On the surface Mansfield Park is a simple story about a family and their relationships. Fanny Price, as a child of 10 goes to live with her wealthy aunt and uncle, Sir Thomas and Lady Bertram at Mansfield Park, where as the poor relation she is not treated badly, but not as cared for or as kindly as her cousins, but more as an unpaid servant dependent on the family for her welfare – a sort of Cinderella story.
But through the story, Jane Austen reveals the complicated interaction of society, shows the development of Fanny’s character and the depiction of a heroine who is good and gentle who matures throughout the novel. Fanny is an unassuming character who at first appears to be too self-effacing and timed, but who grows in strength of character. I think it’s a very clever portrayal because the reader sees things through Fanny’s eyes. Whilst at first I wanted to give her a shake and say pull yourself together, you’re being a doormat, I realised that Jane Austen was drawing a realistic portrait and waited to see how she would develop.
Like the other novels, Mansfield Park is full of detail of everyday life, its boredom as well as its entertainments and pleasures, the balls and dinners. There is much in it about the houses and gardens, not only of the wealthy but also of the lower classes, such as Fanny’s parents home in Portsmouth – but they have servants themselves, so it is only comparative poverty.

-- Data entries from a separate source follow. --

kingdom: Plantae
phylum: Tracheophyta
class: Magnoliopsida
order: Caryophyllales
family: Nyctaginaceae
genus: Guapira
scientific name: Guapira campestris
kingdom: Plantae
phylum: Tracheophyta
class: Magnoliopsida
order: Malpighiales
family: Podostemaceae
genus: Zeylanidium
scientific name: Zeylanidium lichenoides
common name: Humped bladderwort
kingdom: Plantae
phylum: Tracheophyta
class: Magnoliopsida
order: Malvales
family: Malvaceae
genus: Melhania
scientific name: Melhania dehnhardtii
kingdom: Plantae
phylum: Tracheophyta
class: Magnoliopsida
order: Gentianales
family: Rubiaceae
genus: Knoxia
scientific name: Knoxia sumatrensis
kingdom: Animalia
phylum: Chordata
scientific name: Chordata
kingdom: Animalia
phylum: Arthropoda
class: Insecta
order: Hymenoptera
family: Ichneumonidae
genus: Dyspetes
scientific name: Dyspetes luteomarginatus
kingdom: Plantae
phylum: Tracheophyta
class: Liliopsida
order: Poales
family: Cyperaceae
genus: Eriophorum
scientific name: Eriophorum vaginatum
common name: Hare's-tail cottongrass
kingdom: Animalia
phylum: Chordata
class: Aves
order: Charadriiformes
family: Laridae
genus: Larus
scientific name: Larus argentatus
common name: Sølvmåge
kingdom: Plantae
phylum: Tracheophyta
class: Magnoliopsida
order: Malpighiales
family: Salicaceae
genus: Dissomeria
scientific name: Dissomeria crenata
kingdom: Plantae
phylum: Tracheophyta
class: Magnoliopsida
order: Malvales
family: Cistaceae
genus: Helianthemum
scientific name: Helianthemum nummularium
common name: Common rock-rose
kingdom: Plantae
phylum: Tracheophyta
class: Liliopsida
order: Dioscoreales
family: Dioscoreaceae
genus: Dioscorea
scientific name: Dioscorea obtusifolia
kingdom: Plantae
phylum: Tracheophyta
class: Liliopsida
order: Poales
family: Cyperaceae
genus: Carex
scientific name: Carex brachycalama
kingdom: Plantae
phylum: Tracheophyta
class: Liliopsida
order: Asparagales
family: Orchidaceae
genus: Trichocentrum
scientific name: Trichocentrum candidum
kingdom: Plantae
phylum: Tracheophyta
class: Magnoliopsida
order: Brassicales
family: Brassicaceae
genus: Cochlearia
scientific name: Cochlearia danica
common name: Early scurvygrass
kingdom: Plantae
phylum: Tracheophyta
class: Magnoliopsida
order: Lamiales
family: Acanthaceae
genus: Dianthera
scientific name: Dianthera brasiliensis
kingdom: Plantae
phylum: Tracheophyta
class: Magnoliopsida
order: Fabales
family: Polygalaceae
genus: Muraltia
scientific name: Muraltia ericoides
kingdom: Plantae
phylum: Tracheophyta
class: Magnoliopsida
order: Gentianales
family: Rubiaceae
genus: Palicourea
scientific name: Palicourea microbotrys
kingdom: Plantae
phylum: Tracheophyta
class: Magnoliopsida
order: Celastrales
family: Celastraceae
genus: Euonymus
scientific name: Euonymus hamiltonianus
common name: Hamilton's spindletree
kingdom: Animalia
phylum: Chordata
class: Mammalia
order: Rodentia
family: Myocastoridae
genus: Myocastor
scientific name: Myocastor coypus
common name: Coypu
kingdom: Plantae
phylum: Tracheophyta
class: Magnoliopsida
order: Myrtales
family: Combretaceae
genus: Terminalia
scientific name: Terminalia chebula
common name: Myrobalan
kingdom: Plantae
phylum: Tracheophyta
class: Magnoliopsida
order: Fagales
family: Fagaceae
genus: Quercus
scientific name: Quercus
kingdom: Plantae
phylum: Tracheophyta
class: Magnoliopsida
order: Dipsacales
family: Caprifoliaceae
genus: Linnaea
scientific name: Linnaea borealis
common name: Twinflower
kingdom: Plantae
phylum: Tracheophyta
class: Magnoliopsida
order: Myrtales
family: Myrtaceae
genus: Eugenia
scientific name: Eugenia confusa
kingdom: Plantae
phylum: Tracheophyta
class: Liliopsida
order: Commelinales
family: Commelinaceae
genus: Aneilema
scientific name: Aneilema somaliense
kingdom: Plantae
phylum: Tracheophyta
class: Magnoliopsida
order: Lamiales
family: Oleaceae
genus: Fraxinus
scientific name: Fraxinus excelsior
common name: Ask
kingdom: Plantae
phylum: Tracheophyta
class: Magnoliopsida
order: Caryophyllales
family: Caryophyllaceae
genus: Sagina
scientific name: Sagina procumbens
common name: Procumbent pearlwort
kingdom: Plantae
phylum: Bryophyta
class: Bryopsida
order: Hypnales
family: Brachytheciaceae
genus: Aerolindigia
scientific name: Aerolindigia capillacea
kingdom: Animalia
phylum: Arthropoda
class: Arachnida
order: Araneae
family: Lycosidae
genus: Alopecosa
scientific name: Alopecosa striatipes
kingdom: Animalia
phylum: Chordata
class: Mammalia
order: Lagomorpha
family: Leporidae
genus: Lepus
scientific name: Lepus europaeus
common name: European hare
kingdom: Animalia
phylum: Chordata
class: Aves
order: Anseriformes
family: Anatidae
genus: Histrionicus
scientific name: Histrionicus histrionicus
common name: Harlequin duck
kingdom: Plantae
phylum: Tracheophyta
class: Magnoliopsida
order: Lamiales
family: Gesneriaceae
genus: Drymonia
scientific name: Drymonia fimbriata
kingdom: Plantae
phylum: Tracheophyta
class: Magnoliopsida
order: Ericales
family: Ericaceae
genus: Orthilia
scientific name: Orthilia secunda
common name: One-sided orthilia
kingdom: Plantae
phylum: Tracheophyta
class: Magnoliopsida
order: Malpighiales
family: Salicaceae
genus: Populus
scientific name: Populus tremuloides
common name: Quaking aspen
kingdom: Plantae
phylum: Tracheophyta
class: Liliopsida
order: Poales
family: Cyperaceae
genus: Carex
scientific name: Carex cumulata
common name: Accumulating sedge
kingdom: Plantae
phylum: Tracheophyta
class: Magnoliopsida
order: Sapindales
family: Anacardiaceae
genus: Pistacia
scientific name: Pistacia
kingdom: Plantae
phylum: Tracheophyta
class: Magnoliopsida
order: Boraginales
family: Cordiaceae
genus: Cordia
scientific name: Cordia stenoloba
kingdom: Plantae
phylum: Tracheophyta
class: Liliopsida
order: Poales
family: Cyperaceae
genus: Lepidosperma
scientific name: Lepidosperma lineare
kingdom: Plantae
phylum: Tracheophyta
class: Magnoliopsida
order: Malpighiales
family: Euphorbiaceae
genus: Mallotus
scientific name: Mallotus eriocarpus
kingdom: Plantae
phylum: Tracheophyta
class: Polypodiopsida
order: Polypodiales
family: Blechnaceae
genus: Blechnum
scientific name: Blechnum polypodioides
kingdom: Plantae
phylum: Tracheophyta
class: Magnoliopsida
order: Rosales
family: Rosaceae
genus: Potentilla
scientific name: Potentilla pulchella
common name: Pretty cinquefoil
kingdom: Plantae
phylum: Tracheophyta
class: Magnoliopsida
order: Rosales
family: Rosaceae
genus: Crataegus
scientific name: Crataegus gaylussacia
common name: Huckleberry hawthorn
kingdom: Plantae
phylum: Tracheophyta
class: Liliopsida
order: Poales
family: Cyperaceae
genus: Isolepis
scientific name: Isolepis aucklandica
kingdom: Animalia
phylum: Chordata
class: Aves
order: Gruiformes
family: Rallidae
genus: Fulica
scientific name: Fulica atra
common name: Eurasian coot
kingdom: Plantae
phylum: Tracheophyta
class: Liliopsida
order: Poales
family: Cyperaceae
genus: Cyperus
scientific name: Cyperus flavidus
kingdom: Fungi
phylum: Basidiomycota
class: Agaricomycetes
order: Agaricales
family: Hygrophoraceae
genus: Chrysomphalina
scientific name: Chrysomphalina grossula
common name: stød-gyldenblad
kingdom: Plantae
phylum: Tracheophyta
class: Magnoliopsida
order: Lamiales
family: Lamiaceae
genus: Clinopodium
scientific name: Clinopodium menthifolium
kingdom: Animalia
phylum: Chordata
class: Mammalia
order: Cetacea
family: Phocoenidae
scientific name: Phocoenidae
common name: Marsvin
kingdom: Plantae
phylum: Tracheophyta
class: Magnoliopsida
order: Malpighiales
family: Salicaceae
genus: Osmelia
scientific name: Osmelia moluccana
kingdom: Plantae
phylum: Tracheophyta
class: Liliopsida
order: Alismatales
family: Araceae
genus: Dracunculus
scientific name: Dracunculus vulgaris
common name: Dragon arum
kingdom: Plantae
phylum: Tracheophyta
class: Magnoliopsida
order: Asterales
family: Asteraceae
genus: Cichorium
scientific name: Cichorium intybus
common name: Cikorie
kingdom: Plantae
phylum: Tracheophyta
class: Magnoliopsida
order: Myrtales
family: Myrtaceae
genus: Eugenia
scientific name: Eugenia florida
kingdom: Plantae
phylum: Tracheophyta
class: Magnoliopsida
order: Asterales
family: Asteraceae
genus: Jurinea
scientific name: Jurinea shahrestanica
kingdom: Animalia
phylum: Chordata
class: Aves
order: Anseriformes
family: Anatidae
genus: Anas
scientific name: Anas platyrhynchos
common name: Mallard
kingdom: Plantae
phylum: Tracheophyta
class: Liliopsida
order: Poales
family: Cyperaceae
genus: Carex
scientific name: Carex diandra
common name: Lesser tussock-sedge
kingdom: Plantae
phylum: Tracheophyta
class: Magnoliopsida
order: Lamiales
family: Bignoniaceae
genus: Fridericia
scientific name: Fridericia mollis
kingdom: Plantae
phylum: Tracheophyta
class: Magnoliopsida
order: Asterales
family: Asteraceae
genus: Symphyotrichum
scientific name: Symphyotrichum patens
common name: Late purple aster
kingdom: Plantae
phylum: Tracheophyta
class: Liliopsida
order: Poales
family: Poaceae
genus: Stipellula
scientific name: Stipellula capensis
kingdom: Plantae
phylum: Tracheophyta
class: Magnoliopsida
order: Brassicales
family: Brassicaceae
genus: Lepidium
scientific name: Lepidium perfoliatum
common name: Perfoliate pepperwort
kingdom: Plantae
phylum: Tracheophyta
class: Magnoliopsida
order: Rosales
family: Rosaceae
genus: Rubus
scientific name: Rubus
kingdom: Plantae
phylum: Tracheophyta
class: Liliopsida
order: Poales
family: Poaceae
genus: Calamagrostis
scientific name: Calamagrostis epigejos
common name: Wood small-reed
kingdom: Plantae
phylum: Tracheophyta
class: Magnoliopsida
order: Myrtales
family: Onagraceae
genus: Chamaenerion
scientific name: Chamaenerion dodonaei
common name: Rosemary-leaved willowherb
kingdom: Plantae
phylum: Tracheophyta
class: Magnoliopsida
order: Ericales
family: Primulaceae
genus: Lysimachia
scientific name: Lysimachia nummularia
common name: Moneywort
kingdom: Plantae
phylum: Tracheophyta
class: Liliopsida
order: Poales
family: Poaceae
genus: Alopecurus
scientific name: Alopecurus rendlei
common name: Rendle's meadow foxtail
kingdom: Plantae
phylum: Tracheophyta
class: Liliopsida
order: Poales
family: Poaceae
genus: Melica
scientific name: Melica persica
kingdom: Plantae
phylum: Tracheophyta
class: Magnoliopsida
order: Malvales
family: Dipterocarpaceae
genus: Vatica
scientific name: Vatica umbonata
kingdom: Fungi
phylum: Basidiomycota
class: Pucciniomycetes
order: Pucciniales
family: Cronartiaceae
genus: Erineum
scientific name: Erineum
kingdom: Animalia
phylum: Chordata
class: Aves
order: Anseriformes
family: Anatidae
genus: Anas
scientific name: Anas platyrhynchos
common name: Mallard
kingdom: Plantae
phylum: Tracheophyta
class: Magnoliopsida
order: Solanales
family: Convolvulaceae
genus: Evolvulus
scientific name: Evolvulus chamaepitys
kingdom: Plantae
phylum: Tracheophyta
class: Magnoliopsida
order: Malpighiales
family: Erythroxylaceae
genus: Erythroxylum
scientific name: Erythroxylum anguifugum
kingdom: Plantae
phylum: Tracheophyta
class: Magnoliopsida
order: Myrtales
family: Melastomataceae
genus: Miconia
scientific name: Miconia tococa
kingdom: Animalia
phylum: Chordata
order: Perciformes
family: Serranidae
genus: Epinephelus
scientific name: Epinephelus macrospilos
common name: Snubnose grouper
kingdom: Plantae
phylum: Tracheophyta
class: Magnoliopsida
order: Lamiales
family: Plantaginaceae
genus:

Seen mainly through Fanny’s eyes, it’s a study of morals, the damage caused by being unwanted and unloved.
There is, of course, so much more to say about this book – Mrs Norris’s snobbery, her obsession with penny-pinching and her nasty, spiteful behaviour; the opinion of clergymen, seen through Mary Crawford’s mercenary eyes as she thinks about Edmund Bertram’s position; the flirty behaviour of the ‘charming’ Henry Crawford; the apparent coldness of Sir Thomas and his family’s distance from him; Lady Bertram’s languid life from her sofa; the disruption caused by the play and so on. There is also a gentle strain of humour and satirical observations about contemporary values, and even, with Mary Crawford’s pun on ‘Rears and Vices‘, a bawdy note.
Yes, I definitely like Mansfield Park and pleased it came up for me in the Classics Club Spin, which gave me the necessary push to read it in June.